My daughter has been using the Medtronic Mio sites for as long as she has been pumping, (4 years) and lately has only wanted to wear them on the back of her arm. So she has a site in the back of one arm and her Dexcom in the back of the other arm, and proudly flaunts her hardware.
But we are noticing now that by the end of the three day site life, her sites start smelling strongly of insulin and her absorption rates go down. This is new for us, we have never noticed that smell before and sometimes have gotten longer out of sites, not intentionally of course, but sites have been known to be on longer without the smell or absorption issues.
Is it time to start switching sites more often? Is it the Mio’s? Or is this just the body getting good at building scar tissue in response to the sites? Is it her arms? She’s 11 now, and to think that she is going to have to wear a site for the rest of her life, it would stink if we are developing allergy issues or any other issue involving sites already.
If anyone has had similar issues can you let me know what you did?
Would it be practical to switch to a 2-day site change schedule?
It sounds like she might be building up scar tissue. You may want to try switching up her site locations more. The Dex doesn’t tend to cause too much scaring, but the pump can cause quite a bit. It’s better to use many locations on the body.
It is possible that she has over used the back of her arm. It may be scar tissue that is causing absorption issues.
It may be time to rotate to different sites
Another possibility is that she is getting what is sometimes called tunneling – movement of the cannula irritates the tissue and a tunnel forms around the cannula, then bolused insulin backs up along the tunnel to the surface, where you will smell it. Besides the suggestions above, another option is to limit the amount of bolus given at one time and extend the rest over, say, 30 minutes. You will need to experiment to find what amount prevents the back-up leak. I found 5U works well for me, but everyone will be different.
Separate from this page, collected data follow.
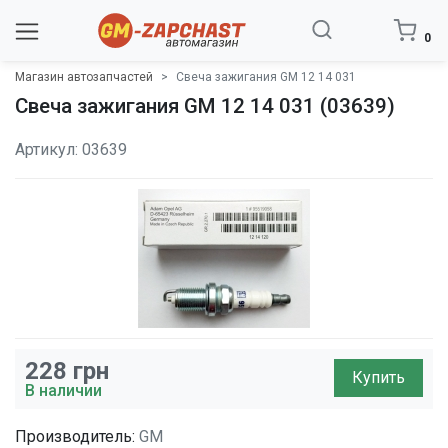
0
Магазин автозапчастей
Свеча зажигания GM 12 14 031
Свеча зажигания GM 12 14 031 (03639)
Артикул: 03639
228
грн
Купить
В наличии
Производитель:
GM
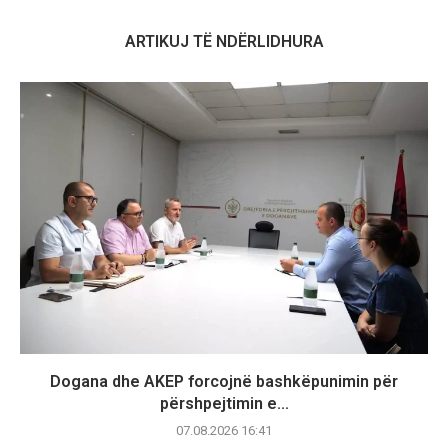
ARTIKUJ TË NDËRLIDHURA
Dogana dhe AKEP forcojnë bashkëpunimin për
përshpejtimin e...
07.08.2026 16:41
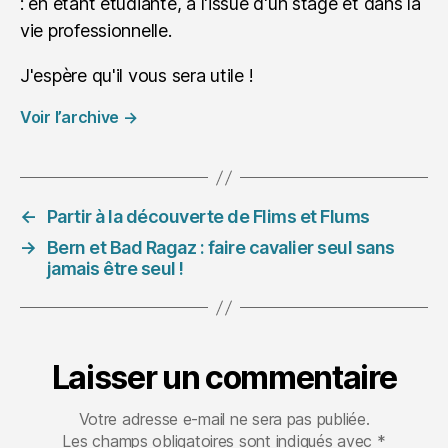
: en étant étudiante, à l'issue d'un stage et dans la
vie professionnelle.
J'espère qu'il vous sera utile !
Voir l’archive
→
←
Partir à la découverte de Flims et Flums
→
Bern et Bad Ragaz : faire cavalier seul sans
jamais être seul !
Laisser un commentaire
Votre adresse e-mail ne sera pas publiée.
Les champs obligatoires sont indiqués avec
*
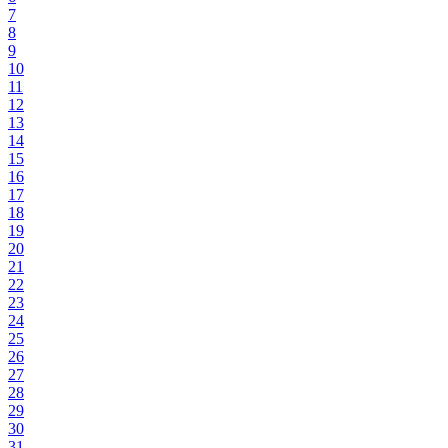
7
8
9
10
11
12
13
14
15
16
17
18
19
20
21
22
23
24
25
26
27
28
29
30
31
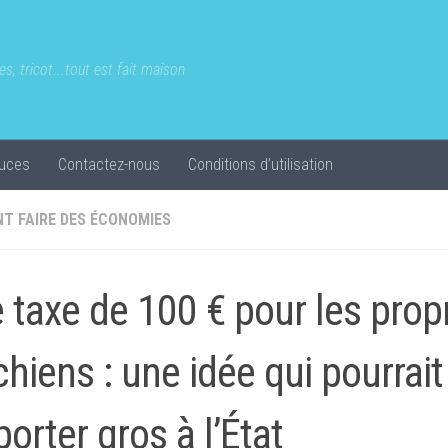
s, tricot...tout est fait maison
uces
Contactez-nous
Conditions d’utilisation
T FAIRE DES ÉCONOMIES
 taxe de 100 € pour les propr
chiens : une idée qui pourrait
porter gros à l’État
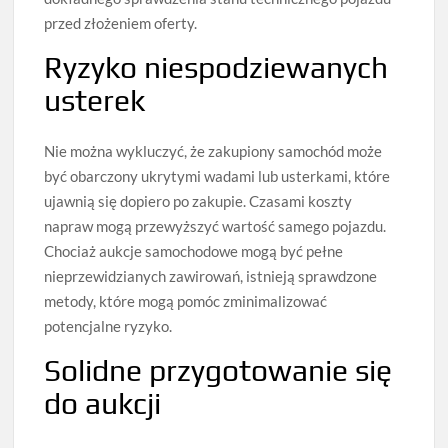
przed złożeniem oferty.
Ryzyko niespodziewanych
usterek
Nie można wykluczyć, że zakupiony samochód może
być obarczony ukrytymi wadami lub usterkami, które
ujawnią się dopiero po zakupie. Czasami koszty
napraw mogą przewyższyć wartość samego pojazdu.
Chociaż aukcje samochodowe mogą być pełne
nieprzewidzianych zawirowań, istnieją sprawdzone
metody, które mogą pomóc zminimalizować
potencjalne ryzyko.
Solidne przygotowanie się
do aukcji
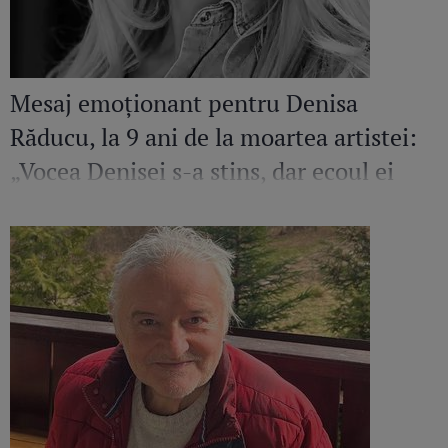
Mesaj emoționant pentru Denisa
Răducu, la 9 ani de la moartea artistei:
„Vocea Denisei s-a stins, dar ecoul ei
continuă să răsune”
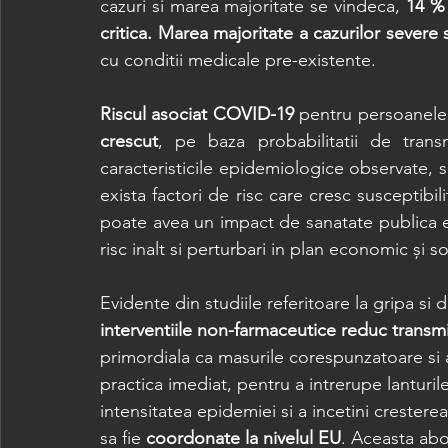
cazuri si marea majoritate se vindeca, 
14 %
critica. Marea majoritate a cazurilor severe 
cu conditii medicale pre-existente.  
Riscul asociat COVID-19
 pentru persoanele
crescut
, pe baza probabilitatii de trans
caracteristicile epidemiologice observate,
exista factori de risc care cresc susceptibili
poate avea un impact de sanatate publica en
risc inalt si perturbari in plan economic și so
Evidente din studiile referitoare la gripa si
interventiile non-farmaceutice reduc transm
primordiala ca masurile corespunzatoare si a
practica imediat, pentru a intrerupe lanturi
intensitatea epidemiei si a incetini crester
sa fie 
coordonate la nivelul EU
. Aceasta abo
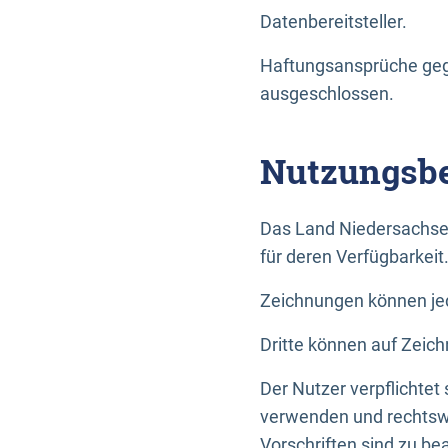
Datenbereitsteller.
Haftungsansprüche gege
ausgeschlossen.
Nutzungsbe
Das Land Niedersachse
für deren Verfügbarkeit
Zeichnungen können jed
Dritte können auf Zeich
Der Nutzer verpflichtet
verwenden und rechtswi
Vorschriften sind zu be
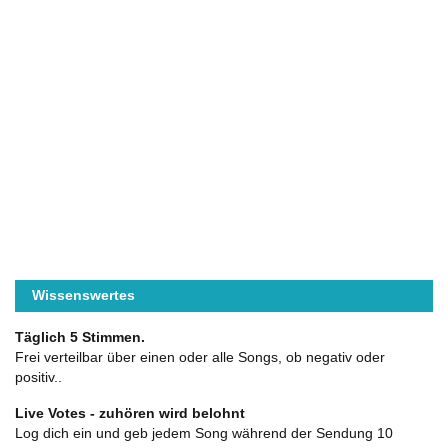
Wissenswertes
Täglich 5 Stimmen.
Frei verteilbar über einen oder alle Songs, ob negativ oder
positiv..
Live Votes - zuhören wird belohnt
Log dich ein und geb jedem Song während der Sendung 10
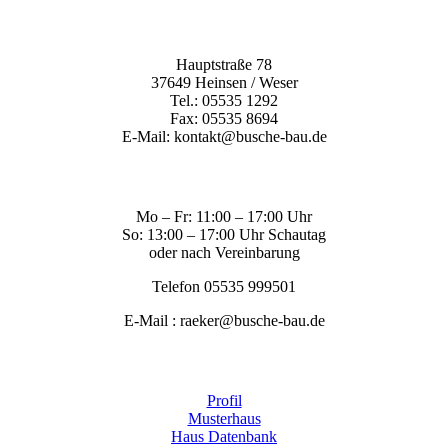
Hauptstraße 78
37649 Heinsen / Weser
Tel.: 05535 1292
Fax: 05535 8694
E-Mail: kontakt@busche-bau.de
Mo – Fr: 11:00 – 17:00 Uhr
So: 13:00 – 17:00 Uhr Schautag
oder nach Vereinbarung
Telefon 05535 999501
E-Mail : raeker@busche-bau.de
Profil
Musterhaus
Haus Datenbank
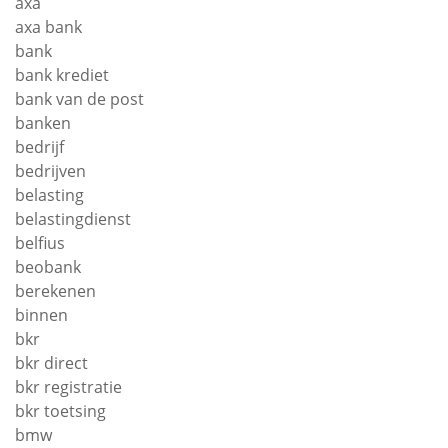
axa
axa bank
bank
bank krediet
bank van de post
banken
bedrijf
bedrijven
belasting
belastingdienst
belfius
beobank
berekenen
binnen
bkr
bkr direct
bkr registratie
bkr toetsing
bmw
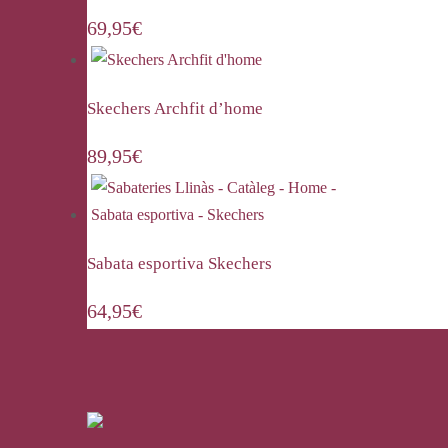
69,95
€
Skechers Archfit d’home
89,95
€
Sabata esportiva Skechers
64,95
€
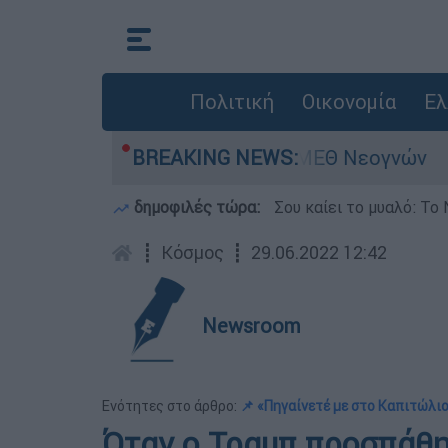
Πολιτική
Οικονομία
Ελ
- Νοσηλευόταν στη ΜΕΘ Νεογνών
BREAKING NEWS:
Marfin: 
δημοφιλές τώρα:
Σου καίει το μυαλό: Το 
┋
Κόσμος
┋
29.06.2022 12:42
Newsroom
Ενότητες στο άρθρο:
📌 «Πηγαίνετέ με στο Καπιτώλι
Όταν ο Τραμπ προσπάθησ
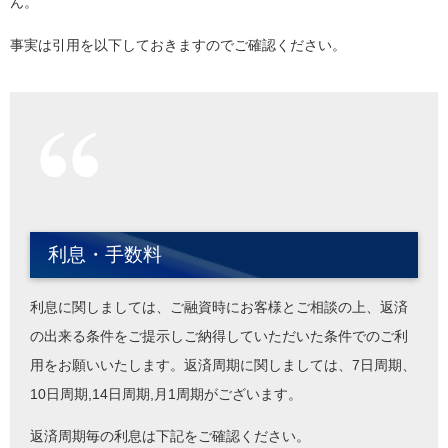
ん。
事実は引用を以下しておきますのでご確認ください。
利息・手数料
利息に関しましては、ご融資時にお客様とご相談の上、返済
の出来る条件をご提示しご納得していただいた条件でのご利
用をお願いいたします。返済周期に関しましては、7日周期、
10日周期,14日周期,月1周期がございます。
返済周期毎の利息は下記をご確認ください。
I suggest you get some Sure-T samples. Those sets were what prevented me from terminating many years of pumping with cannula-type sets. ST’s are so much less problematic, it isn’t funny.
Thanks all, we will try to rotate to another part of the body. Her tummy tends to rash up pretty quickly and fall off, so hopefully I can convince her to move to thighs or love handles.
Tunneling also sounds interesting, for large doses of insulin we will certainly try giving the insulin more slowly.
We always do this for anything greater than 5 units. Extend over 30 minutes, 20% up front.
Between 3 and 5 units, sometimes we extend.
I figure there is no real downside and possible upside.
So I ended up calling Medtronic and they thought perhaps the 6 mm Mio canula isn’t deep enough anymore and they are going to send me some 9 mm samples. I can see this being the case for her belly, but her arm?
As well, we had been getting motor errors on our Minimed pump and I thought they were just related to empty reservoirs, but they wanted to replace our pump. The only problem is that our pump is out of warranty, but since we are part of a government program that pays for a new pump every 5 years, they have given us a new loaner pump to use for a year.
I guess we will see if either of these changes help!
Is it possible that the site on the back of the arm takes more physical abuse than other locations? Catching on clothing? Or door frames ? I found that too much bumping around leads to poor absorption and perhaps tunneling and for me also a possible site infection.